Does any1 out there have 1 of these?
And are they worth anything?
Have 1 4 years, but thinkin of cashin it.


----------



## ClubMan (1 Aug 2007)

What is it (e.g. deposit or investment account)? What charges apply etc.?


----------



## F. Kruger (1 Aug 2007)

I am sure there are lots of people that still save in this product which was sold by TSB when they were not tied to Irish Life. The product might date back to 1990.

Hibernian basically branded a savings plan for TBS. The rest of the details are a bit vague but I am certain that it has a nil allocation period and a policy fee. It may have a bid/offer spread and is invested in a mixed/managed type fund.

There are better value offerings out there and if you have automatic indexation on the product then you should stop it. As to why you want to cash it in, you have not stated.

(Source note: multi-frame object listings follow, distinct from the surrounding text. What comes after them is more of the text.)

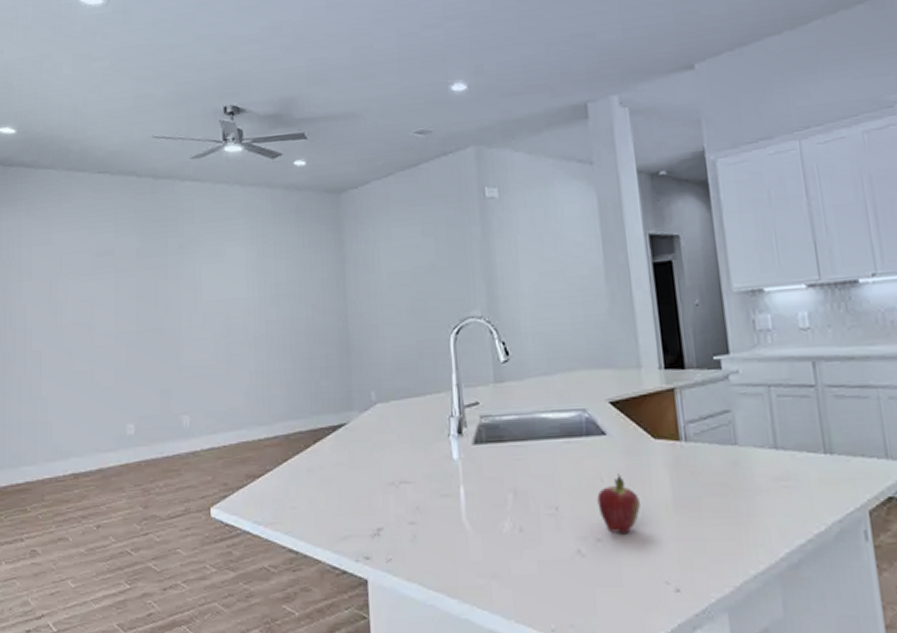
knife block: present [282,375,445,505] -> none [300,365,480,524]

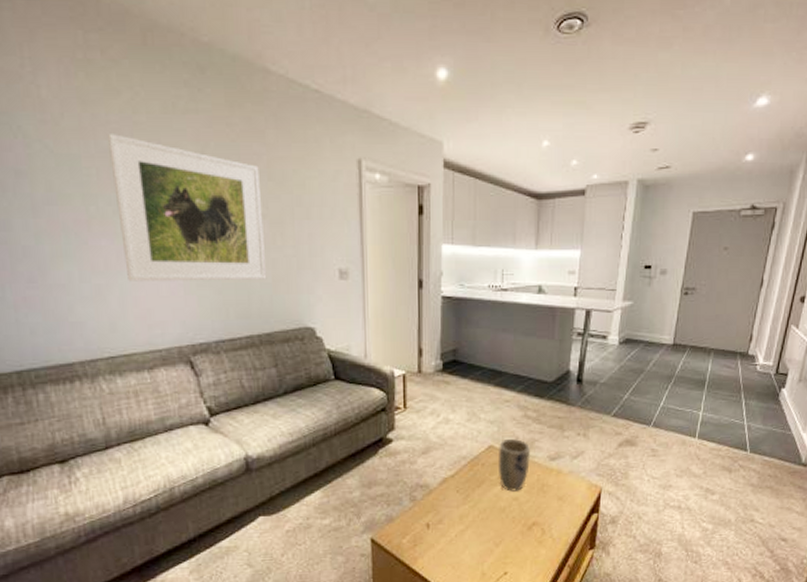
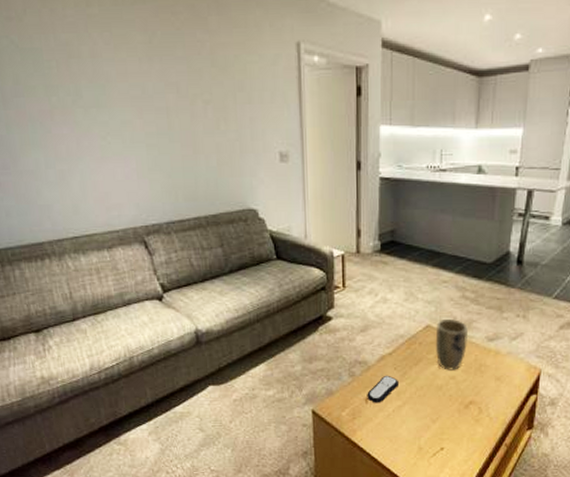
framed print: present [107,134,267,282] -> none [64,27,212,167]
remote control: none [428,498,461,529] -> present [367,375,398,403]

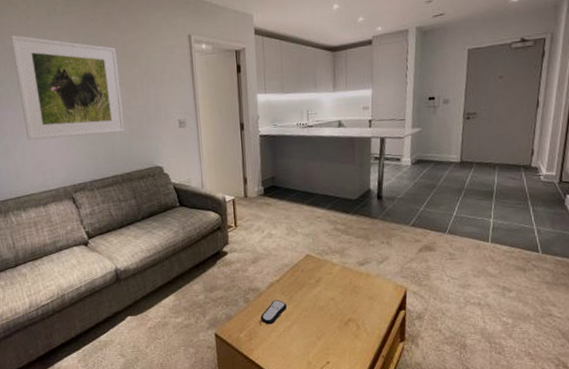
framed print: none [64,27,212,167] -> present [10,35,125,141]
plant pot: present [435,318,469,370] -> none [314,247,343,293]

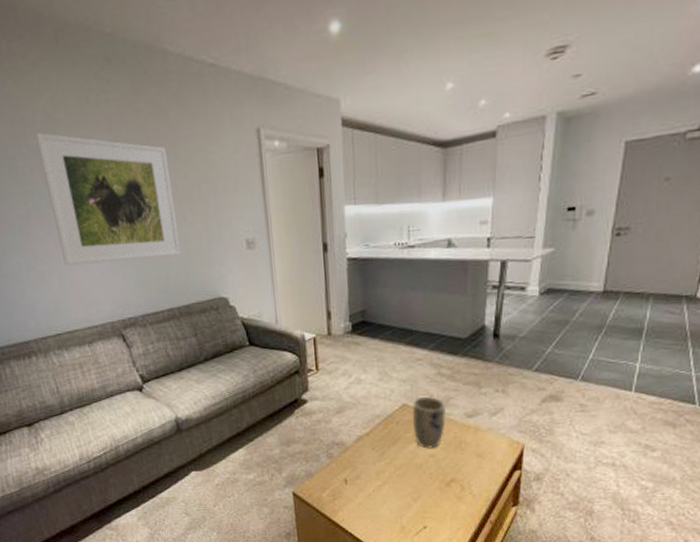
remote control: present [260,299,287,325] -> none [346,455,377,484]
plant pot: none [314,247,343,293] -> present [411,396,447,449]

Only you can tell us what the total contributions that you have made are and what the current value is.


----------



## capall (1 Aug 2007)

The returns for this are given on the hibernian website
If it has taken a hit like most funds in recent weeks then right now isn't the time to be cashing in


----------



## ClubMan (1 Aug 2007)

napoleon said:


> And are they worth anything?


Yours will presumably be worth something but, as mentioned above, it would be worth posting how much you have invested, what it is worth today, what charges apply, why you invested in this particular product in the first place, what you want to use the money for and when etc. before people can comment in any meaningful way.


----------



## napoleon (6 Sep 2007)

Hi back again
It turns out I have it for 6 years - time flies
I have paid in 10500 and it is only worth 11480 if I cash it.
Any ideas what I could do with mone if I cashed it in?
I would like keep it secure


----------



## ClubMan (6 Sep 2007)

Is €11,480 what you'd get into your hand if you encashed it now or could there be further deductions such as exit tax (23% on any growth), early encashment penalties (if it's a fixed term investment etc.) or are there any bonuses available if you hold on and cash in later? In short there's not enough information about the product here to make a definite call. If you had €11,480 today and wanted to keep it secure then you could maybe put it on deposit at the best rates available (see the _Financial Best Buys _forum), invest  in a low charges low risk/reward unit linked fund etc. or a mixture of both.


----------



## capall (7 Sep 2007)

What % return is that,seems very low,which fund were you in there is a few for TSB


----------